PROBLEM TO SOLVE: Copy the data below verbatim, line by line, without altering anything.

RECORDS PROVIDED:
***
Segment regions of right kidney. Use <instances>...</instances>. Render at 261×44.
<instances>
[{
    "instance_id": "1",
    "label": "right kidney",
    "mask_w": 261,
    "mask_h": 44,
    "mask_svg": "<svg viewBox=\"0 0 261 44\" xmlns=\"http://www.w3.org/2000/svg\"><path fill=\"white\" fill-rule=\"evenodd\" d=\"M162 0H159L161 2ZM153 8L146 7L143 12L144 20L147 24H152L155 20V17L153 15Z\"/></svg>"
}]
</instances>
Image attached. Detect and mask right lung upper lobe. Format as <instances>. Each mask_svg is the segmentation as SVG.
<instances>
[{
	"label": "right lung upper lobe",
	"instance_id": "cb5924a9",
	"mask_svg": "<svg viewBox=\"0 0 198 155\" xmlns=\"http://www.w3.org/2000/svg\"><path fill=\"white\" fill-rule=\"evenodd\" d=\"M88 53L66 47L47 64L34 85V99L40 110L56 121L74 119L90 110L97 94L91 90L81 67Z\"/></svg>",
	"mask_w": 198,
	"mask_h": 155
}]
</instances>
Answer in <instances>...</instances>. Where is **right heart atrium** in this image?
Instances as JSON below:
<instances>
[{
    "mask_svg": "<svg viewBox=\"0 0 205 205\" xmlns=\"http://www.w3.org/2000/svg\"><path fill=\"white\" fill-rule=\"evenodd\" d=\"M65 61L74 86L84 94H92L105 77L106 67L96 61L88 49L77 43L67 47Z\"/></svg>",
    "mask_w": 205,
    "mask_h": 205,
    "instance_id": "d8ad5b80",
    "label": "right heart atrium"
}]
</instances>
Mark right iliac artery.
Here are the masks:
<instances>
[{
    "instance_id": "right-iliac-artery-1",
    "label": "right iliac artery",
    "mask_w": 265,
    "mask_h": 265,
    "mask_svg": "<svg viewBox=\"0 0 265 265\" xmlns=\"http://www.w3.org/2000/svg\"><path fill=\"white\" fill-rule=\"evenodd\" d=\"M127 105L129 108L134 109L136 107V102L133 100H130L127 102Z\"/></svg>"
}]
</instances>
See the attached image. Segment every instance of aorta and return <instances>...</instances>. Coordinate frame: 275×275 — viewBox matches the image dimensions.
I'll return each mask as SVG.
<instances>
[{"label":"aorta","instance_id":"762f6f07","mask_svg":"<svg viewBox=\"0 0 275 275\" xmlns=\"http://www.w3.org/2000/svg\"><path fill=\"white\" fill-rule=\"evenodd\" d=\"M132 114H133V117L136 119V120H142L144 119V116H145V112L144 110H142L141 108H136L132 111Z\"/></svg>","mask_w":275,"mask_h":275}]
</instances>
***
EXERCISE ANSWER:
Segment regions of right kidney. Use <instances>...</instances>. Render at 261×44.
<instances>
[{
    "instance_id": "1",
    "label": "right kidney",
    "mask_w": 261,
    "mask_h": 44,
    "mask_svg": "<svg viewBox=\"0 0 261 44\" xmlns=\"http://www.w3.org/2000/svg\"><path fill=\"white\" fill-rule=\"evenodd\" d=\"M162 0H159L161 2ZM153 8L146 7L143 12L144 20L147 24H152L155 20V17L153 15Z\"/></svg>"
}]
</instances>
Image attached. Detect and mask right lung upper lobe. Format as <instances>. Each mask_svg is the segmentation as SVG.
<instances>
[{
	"label": "right lung upper lobe",
	"instance_id": "cb5924a9",
	"mask_svg": "<svg viewBox=\"0 0 198 155\" xmlns=\"http://www.w3.org/2000/svg\"><path fill=\"white\" fill-rule=\"evenodd\" d=\"M88 53L66 47L47 64L34 85V99L40 110L56 121L74 119L90 110L97 94L91 90L81 67Z\"/></svg>",
	"mask_w": 198,
	"mask_h": 155
}]
</instances>
Answer in <instances>...</instances>. Where is **right heart atrium** in this image?
Instances as JSON below:
<instances>
[{
    "mask_svg": "<svg viewBox=\"0 0 205 205\" xmlns=\"http://www.w3.org/2000/svg\"><path fill=\"white\" fill-rule=\"evenodd\" d=\"M65 61L74 86L84 94H92L105 77L106 67L96 61L88 49L77 43L67 47Z\"/></svg>",
    "mask_w": 205,
    "mask_h": 205,
    "instance_id": "d8ad5b80",
    "label": "right heart atrium"
}]
</instances>
Mark right iliac artery.
Here are the masks:
<instances>
[{
    "instance_id": "right-iliac-artery-1",
    "label": "right iliac artery",
    "mask_w": 265,
    "mask_h": 265,
    "mask_svg": "<svg viewBox=\"0 0 265 265\" xmlns=\"http://www.w3.org/2000/svg\"><path fill=\"white\" fill-rule=\"evenodd\" d=\"M127 105L129 108L134 109L136 107V102L133 100H130L127 102Z\"/></svg>"
}]
</instances>
See the attached image. Segment every instance of aorta and return <instances>...</instances>. Coordinate frame: 275×275 — viewBox matches the image dimensions.
I'll return each mask as SVG.
<instances>
[{"label":"aorta","instance_id":"762f6f07","mask_svg":"<svg viewBox=\"0 0 275 275\" xmlns=\"http://www.w3.org/2000/svg\"><path fill=\"white\" fill-rule=\"evenodd\" d=\"M132 114H133V117L136 119V120H142L144 119V116H145V112L144 110H142L141 108H136L132 111Z\"/></svg>","mask_w":275,"mask_h":275}]
</instances>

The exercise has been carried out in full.